To show application_status in result, I'm using DB::raw statement in my query.
DB::raw('
CASE
WHEN status = 0 THEN "Pending"
WHEN status = 1 THEN "Approved"
WHEN status = 2 THEN "Declined"
END AS application_status'
)
How can I convert or write this in accessor?
Is there any other way to write above in laravel way.
$leave_applications = LeaveApplication::select('leave_type','total_days',DB::raw(
'
CASE
WHEN status = 0 THEN "Pending"
WHEN status = 1 THEN "Approved"
WHEN status = 2 THEN "Declined"
END AS application_status'
)
))->where('employee_id', $employee_id)->get();
This is my full query.
I read the laravel documentation and search google for above, but did not found anything.

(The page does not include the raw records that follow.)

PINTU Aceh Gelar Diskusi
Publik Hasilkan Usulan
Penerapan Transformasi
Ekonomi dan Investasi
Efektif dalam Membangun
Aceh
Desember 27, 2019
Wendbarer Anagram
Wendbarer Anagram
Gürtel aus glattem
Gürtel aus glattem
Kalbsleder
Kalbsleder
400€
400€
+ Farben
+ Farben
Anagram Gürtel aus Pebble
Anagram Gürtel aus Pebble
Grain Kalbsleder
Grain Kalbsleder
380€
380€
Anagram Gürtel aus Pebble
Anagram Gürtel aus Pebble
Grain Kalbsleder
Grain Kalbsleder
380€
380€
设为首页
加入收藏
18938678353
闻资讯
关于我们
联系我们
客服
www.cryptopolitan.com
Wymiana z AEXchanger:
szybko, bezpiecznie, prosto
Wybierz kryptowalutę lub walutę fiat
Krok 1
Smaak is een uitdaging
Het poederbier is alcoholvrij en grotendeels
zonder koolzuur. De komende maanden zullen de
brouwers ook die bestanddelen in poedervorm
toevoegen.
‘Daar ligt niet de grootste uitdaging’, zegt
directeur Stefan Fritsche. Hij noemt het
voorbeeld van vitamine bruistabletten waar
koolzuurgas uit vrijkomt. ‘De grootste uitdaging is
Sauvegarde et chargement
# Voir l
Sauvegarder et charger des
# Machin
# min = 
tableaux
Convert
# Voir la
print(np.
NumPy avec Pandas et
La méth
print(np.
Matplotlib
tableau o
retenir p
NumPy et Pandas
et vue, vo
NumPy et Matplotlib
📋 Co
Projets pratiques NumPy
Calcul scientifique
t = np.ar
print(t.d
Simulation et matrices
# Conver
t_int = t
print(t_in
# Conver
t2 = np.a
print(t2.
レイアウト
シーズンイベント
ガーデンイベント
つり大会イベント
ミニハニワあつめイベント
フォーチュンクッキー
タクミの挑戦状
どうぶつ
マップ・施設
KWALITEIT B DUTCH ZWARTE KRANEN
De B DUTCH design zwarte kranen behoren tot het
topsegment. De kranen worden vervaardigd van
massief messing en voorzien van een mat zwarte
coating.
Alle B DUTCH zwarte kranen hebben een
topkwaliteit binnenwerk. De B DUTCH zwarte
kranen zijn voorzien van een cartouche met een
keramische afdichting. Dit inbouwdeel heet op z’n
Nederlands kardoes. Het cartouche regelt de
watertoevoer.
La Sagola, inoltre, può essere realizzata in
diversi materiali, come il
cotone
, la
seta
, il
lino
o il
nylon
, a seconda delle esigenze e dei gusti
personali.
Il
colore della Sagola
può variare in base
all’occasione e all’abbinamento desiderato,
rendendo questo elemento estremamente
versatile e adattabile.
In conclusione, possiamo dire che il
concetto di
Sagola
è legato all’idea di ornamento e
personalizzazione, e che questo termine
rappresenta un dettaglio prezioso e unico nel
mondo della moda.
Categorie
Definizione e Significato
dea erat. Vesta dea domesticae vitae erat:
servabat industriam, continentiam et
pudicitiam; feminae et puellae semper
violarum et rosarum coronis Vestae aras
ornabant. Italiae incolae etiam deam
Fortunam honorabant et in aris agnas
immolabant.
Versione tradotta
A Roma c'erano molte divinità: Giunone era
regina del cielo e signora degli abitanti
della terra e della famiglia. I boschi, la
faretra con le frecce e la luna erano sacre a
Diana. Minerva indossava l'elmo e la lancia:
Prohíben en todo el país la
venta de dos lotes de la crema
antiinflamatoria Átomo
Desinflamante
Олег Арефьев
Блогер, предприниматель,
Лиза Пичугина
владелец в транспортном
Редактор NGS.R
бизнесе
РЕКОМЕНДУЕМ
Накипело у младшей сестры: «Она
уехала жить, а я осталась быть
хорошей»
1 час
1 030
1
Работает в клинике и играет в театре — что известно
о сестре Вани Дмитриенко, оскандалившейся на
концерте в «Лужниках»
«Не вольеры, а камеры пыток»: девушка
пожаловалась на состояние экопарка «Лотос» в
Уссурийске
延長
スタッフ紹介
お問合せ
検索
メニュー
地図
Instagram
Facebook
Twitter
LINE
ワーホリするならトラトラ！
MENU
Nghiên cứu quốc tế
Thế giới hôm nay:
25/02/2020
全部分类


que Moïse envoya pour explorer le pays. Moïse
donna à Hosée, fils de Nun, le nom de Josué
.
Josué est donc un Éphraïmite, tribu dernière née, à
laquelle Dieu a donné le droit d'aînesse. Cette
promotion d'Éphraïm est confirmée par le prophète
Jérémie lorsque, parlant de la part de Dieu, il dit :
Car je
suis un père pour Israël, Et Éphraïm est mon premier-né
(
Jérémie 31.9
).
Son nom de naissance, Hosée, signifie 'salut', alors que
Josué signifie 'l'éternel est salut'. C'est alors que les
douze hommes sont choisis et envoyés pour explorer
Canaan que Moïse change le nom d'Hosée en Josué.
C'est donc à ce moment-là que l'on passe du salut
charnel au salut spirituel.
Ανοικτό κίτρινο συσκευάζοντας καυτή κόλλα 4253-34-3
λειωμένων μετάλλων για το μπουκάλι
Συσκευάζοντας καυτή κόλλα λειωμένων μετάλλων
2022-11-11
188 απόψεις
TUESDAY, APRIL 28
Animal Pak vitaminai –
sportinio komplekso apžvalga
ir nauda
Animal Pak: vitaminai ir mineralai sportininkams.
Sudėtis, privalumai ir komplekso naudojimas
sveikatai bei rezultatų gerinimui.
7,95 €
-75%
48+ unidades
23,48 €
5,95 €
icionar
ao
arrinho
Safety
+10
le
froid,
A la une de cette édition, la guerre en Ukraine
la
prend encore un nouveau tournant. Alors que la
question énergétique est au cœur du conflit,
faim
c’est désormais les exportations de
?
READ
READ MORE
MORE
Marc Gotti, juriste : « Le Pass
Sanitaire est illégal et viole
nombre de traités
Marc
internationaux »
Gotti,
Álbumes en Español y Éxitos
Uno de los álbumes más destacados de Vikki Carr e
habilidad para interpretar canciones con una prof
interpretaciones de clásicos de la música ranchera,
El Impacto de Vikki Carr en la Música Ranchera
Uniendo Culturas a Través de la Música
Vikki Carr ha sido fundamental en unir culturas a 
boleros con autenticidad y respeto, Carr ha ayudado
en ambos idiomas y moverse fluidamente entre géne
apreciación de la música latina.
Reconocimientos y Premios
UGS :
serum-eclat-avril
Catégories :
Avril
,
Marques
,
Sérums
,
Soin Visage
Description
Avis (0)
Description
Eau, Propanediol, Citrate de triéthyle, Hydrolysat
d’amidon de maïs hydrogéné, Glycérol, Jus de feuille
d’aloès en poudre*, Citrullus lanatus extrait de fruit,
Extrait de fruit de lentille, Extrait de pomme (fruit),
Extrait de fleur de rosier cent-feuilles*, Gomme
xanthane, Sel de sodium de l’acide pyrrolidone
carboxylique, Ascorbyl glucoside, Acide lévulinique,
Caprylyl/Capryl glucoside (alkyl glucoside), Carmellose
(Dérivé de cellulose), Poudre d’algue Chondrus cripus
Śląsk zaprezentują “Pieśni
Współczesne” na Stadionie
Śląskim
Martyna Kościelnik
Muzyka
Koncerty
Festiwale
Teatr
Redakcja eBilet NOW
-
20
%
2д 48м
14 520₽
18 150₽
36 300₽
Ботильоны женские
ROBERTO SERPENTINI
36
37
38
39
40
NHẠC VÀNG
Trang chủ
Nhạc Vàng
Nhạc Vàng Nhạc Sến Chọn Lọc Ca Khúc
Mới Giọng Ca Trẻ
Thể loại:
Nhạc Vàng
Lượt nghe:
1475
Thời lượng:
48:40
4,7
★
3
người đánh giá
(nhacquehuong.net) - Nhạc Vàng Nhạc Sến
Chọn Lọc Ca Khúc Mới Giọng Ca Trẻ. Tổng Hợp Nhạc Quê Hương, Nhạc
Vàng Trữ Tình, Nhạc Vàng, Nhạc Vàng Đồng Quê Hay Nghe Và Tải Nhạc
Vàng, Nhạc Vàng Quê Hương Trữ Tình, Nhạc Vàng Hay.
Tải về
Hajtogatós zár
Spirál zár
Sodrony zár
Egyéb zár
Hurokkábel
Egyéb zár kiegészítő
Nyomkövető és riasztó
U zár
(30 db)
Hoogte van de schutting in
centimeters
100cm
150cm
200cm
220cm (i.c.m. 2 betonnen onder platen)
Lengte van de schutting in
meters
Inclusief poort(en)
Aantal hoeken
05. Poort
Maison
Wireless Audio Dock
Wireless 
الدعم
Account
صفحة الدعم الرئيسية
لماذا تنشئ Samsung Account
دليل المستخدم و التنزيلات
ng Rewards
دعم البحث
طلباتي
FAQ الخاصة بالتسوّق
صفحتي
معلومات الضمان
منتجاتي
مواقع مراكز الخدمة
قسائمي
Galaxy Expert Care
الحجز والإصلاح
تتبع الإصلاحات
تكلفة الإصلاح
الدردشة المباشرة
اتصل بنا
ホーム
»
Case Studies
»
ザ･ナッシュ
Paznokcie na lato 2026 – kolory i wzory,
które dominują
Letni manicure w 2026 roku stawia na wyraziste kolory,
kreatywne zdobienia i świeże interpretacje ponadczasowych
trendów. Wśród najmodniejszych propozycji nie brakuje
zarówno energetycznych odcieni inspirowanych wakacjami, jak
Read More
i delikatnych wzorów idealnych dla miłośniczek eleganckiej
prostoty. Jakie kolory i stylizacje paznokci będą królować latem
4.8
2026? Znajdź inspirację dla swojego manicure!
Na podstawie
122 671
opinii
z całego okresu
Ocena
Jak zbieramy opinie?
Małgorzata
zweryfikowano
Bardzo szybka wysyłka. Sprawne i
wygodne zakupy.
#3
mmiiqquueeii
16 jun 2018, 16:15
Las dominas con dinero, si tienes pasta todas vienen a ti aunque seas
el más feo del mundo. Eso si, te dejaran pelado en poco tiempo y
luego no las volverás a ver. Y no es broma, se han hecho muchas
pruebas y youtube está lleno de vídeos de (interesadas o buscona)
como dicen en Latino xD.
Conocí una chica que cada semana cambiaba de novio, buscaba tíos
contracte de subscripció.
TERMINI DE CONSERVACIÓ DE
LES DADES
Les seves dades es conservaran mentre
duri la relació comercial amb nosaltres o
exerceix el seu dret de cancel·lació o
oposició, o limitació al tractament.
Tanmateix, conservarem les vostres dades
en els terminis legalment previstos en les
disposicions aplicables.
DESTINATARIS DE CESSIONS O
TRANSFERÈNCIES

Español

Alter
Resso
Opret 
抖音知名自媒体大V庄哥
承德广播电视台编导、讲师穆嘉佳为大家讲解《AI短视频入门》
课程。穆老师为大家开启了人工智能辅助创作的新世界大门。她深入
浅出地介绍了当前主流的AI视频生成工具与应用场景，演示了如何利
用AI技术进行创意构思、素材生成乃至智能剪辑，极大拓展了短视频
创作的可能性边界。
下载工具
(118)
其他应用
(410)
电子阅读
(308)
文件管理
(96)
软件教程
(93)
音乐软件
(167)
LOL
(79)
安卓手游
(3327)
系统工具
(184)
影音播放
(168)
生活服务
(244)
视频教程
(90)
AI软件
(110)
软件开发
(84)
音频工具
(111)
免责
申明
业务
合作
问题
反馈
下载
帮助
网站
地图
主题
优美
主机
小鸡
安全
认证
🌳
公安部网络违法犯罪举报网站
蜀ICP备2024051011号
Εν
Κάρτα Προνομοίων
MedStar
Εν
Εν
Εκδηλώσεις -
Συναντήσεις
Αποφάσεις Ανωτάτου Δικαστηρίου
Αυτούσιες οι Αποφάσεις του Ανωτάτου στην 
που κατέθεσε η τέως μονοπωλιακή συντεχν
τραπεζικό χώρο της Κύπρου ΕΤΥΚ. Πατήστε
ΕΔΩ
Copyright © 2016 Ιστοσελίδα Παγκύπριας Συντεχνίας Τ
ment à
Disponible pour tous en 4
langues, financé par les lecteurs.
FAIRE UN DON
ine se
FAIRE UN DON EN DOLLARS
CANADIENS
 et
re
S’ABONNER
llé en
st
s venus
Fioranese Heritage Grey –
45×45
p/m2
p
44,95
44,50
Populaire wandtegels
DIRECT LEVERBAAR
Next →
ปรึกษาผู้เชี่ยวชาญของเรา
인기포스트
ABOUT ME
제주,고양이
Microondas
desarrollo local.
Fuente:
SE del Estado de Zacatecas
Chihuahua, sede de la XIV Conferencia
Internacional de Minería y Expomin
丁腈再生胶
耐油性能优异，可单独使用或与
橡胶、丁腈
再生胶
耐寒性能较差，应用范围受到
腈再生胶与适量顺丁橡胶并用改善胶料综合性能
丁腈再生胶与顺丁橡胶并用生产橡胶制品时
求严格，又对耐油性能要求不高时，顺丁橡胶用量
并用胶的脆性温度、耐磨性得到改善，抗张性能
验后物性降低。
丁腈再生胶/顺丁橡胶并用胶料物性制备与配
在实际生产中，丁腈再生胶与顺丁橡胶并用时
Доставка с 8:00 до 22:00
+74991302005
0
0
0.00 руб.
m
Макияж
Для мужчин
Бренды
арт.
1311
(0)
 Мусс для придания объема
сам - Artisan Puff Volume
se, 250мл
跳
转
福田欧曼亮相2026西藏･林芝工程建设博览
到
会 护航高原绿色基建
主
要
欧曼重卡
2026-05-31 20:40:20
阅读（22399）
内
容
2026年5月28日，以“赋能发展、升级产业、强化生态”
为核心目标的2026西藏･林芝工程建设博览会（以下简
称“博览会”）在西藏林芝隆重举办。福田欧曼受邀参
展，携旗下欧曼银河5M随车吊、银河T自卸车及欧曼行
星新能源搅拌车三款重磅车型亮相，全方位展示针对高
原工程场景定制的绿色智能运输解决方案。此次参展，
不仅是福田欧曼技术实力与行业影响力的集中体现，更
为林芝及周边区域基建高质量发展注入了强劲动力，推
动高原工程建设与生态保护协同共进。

I found the solution which uses ternary operators. But what if we have more than 2 conditions?
In my opinion, in case you're not storing the status in the database you should store it in a constant or config variable. We wanna avoid at all cost having different application_status for a given ID and consistency is the key for a project.
class LeaveApplication extends Model
{
public const PENDING_STATUS_NAME = 'Pending';
public const APPROVED_STATUS_NAME = 'Approved';
public const DECLINED_STATUS_NAME = 'Declined';
protected $appends = ['application_status'];
public function getApplicationStatusAttribute()
{
return match ($this->level) {
0 => $this::PENDING_STATUS_NAME ,
1 => $this::APPROVED_STATUS_NAME ,
2 => $this::DECLINED_STATUS_NAME
};
}
With this you will achieve your dessired application_status in the model.
I hope I understood your issue correctly.